My jaw worked, and my fingers strummed the tabletop in agitation as I contemplated the situation.
“A chance they find the scrolls? How do you know they haven’t already, and they’re just waiting for you to go after them? Then they have everything!”
She inhaled deeply and slowly let it out. “I don’t. But better for me to have the scrolls and know they’re safe than to worry about them having them and never being able to step foot outside. I cannot let them get those scrolls. You realize if we don’t find a way to flush them out, I will always live in fear? At least until I figure out how to do more than magically create food and stand fucking chairs up.”
“Fuck. Let me make a call,” I stood and cast a quick glance around at the state of the room. Pretty sure my brain hadn’t caught up to the fact that the woman I fucked last night and this morning had somehow created water and electricity out of nothing. Oh, and we can’t forget the piping hot meal she conjured up out of thin air.
Needing a smoke something fierce, I went outside. After shaking a cigarette out of the pack, I lit it and took a deep drag as I waited for Voodoo to answer. I had no fucking clue how I was going to explain this shit to him.

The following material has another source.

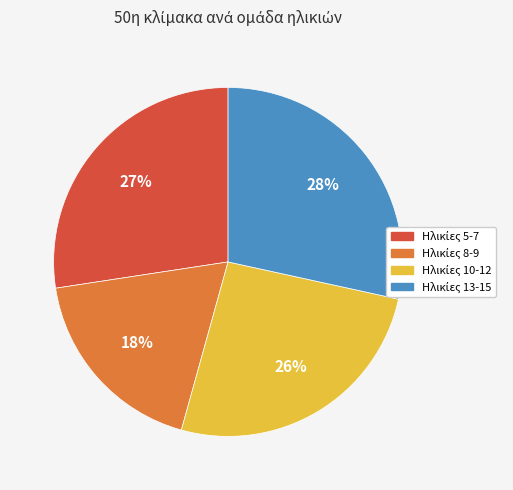

Does any single category account for the majority?

No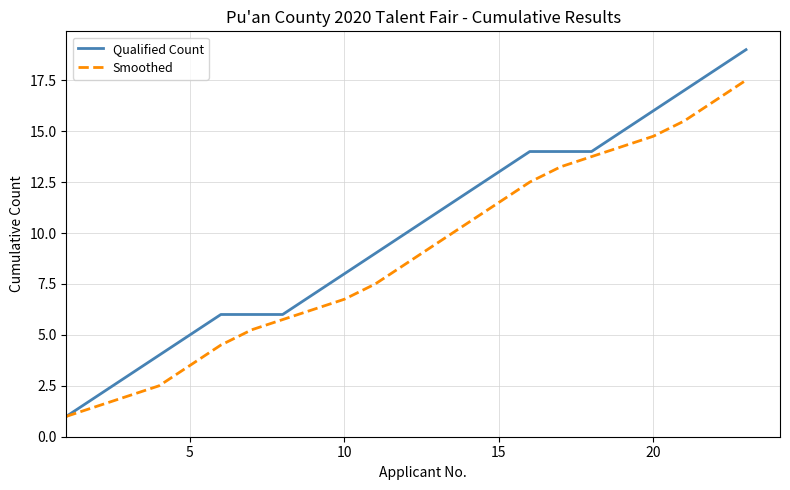

Which series has the largest total across all categories?

Qualified Count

Exhaling, I listened to the phone ring. “Yeah?” Voodoo’s sleep-laced voice came across the line.
I gave him a brief explanation of the need to get the scrolls without telling him everything that had transpired. I wasn’t ready for that, and even if I was, I sure as shit wouldn’t do it over the phone.
“Negative. I need you to stay there for now. It seems like a safe place. There hasn’t been any sign of anyone since you’ve been there, has there?” By the time he asked the question, he sounded more awake.
“Nope.”
“Then stay put,” he instructed.
“She’s not gonna be happy with that answer. I’m telling you now,” I warned.
“Tough shit,” Voodoo replied before the phone was taken from my hand. She’d been so quiet, I hadn’t heard her come outside. That told me I was slacking. I needed to be more observant.